» **Data rows**:
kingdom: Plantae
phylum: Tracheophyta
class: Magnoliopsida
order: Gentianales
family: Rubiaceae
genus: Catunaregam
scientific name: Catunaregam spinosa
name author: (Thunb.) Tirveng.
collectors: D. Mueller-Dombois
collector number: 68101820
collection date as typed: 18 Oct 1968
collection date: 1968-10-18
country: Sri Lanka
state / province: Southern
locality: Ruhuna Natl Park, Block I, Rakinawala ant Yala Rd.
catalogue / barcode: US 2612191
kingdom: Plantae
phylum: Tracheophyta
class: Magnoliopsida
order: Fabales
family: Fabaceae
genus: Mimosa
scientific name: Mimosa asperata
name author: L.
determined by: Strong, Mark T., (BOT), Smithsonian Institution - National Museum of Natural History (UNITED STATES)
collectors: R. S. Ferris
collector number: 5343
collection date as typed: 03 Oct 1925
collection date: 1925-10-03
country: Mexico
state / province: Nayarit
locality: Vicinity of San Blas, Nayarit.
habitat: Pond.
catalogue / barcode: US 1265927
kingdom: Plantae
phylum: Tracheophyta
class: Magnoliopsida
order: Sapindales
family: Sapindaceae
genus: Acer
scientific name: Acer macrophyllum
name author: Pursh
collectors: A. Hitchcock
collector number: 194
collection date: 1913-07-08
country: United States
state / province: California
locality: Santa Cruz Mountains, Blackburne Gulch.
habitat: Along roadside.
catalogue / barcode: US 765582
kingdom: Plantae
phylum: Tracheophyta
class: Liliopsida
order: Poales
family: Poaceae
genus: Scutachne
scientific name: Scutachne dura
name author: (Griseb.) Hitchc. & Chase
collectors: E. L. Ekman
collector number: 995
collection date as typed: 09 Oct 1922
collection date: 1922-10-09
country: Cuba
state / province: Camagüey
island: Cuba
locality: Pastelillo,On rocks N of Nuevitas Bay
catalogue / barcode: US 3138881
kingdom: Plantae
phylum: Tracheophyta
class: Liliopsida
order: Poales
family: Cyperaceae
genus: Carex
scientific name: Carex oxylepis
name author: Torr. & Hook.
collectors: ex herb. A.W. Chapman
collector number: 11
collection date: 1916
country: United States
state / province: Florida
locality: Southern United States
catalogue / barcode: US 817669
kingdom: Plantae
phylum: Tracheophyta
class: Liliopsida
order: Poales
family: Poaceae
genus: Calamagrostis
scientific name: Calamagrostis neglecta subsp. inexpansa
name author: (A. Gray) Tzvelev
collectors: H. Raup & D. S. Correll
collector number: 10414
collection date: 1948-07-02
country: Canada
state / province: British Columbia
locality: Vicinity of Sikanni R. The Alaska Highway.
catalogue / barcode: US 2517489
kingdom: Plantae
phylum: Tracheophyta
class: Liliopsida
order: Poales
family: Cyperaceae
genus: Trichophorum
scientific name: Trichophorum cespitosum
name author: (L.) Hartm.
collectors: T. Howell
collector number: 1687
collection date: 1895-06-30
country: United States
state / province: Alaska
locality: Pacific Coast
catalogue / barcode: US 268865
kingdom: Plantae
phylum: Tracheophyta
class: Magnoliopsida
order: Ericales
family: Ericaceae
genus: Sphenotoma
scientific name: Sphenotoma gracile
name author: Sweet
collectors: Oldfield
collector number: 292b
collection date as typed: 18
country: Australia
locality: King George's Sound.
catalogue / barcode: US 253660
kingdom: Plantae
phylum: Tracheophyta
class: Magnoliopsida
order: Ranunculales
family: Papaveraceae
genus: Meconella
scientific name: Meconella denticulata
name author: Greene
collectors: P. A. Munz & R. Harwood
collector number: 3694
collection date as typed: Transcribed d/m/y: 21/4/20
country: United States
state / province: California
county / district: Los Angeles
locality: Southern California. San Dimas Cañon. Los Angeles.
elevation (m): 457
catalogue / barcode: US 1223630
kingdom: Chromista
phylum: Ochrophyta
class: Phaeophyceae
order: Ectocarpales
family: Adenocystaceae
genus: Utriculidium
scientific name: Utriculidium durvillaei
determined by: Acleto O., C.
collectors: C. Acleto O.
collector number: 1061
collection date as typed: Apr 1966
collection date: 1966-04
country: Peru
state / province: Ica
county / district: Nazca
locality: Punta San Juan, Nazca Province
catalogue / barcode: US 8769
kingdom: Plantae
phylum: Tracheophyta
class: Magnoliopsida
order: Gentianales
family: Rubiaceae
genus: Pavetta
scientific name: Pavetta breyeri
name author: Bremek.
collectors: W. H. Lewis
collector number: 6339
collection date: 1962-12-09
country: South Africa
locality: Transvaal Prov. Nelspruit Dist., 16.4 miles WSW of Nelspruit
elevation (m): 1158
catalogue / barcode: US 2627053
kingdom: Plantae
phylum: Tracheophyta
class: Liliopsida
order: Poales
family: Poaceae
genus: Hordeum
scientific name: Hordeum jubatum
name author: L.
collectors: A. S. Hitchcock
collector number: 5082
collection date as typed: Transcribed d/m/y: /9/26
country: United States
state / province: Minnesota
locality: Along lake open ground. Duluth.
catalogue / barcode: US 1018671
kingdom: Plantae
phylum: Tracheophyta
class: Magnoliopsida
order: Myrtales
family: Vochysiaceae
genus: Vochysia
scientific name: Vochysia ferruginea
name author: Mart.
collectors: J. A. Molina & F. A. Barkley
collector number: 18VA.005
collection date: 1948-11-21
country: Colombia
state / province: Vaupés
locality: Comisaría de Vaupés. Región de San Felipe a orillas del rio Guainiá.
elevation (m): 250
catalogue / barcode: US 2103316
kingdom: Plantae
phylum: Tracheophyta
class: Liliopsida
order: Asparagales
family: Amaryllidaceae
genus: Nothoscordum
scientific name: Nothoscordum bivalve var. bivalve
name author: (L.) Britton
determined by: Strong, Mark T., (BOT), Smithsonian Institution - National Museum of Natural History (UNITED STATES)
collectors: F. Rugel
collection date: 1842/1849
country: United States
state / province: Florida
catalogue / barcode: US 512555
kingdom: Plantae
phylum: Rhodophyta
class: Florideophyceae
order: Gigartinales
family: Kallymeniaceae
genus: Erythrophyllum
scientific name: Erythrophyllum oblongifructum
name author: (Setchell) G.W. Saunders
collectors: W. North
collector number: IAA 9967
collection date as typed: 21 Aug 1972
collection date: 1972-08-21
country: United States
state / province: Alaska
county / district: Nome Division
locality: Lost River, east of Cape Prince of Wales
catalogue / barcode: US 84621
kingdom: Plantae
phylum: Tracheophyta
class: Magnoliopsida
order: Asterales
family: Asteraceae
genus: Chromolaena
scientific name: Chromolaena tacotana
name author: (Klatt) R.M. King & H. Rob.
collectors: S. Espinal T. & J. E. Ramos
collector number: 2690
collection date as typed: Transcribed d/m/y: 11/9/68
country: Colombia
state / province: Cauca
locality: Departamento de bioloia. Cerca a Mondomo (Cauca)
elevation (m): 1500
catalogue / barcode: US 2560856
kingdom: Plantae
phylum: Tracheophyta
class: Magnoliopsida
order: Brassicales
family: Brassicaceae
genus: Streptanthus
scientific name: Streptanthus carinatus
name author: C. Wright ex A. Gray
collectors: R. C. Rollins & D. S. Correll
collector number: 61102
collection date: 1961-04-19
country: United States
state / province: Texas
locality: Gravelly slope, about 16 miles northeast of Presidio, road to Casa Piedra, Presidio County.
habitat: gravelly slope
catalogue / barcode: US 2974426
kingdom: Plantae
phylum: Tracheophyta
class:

» **Problem to work on**: Rewrite the entries from the line with "elevation (m): 457" up to and including the line with "elevation (m): 250", replacing "locality" with "site" and keeping everything else unchanged.

» **Written answer**:
elevation (m): 457
catalogue / barcode: US 1223630
kingdom: Chromista
phylum: Ochrophyta
class: Phaeophyceae
order: Ectocarpales
family: Adenocystaceae
genus: Utriculidium
scientific name: Utriculidium durvillaei
determined by: Acleto O., C.
collectors: C. Acleto O.
collector number: 1061
collection date as typed: Apr 1966
collection date: 1966-04
country: Peru
state / province: Ica
county / district: Nazca
site: Punta San Juan, Nazca Province
catalogue / barcode: US 8769
kingdom: Plantae
phylum: Tracheophyta
class: Magnoliopsida
order: Gentianales
family: Rubiaceae
genus: Pavetta
scientific name: Pavetta breyeri
name author: Bremek.
collectors: W. H. Lewis
collector number: 6339
collection date: 1962-12-09
country: South Africa
site: Transvaal Prov. Nelspruit Dist., 16.4 miles WSW of Nelspruit
elevation (m): 1158
catalogue / barcode: US 2627053
kingdom: Plantae
phylum: Tracheophyta
class: Liliopsida
order: Poales
family: Poaceae
genus: Hordeum
scientific name: Hordeum jubatum
name author: L.
collectors: A. S. Hitchcock
collector number: 5082
collection date as typed: Transcribed d/m/y: /9/26
country: United States
state / province: Minnesota
site: Along lake open ground. Duluth.
catalogue / barcode: US 1018671
kingdom: Plantae
phylum: Tracheophyta
class: Magnoliopsida
order: Myrtales
family: Vochysiaceae
genus: Vochysia
scientific name: Vochysia ferruginea
name author: Mart.
collectors: J. A. Molina & F. A. Barkley
collector number: 18VA.005
collection date: 1948-11-21
country: Colombia
state / province: Vaupés
site: Comisaría de Vaupés. Región de San Felipe a orillas del rio Guainiá.
elevation (m): 250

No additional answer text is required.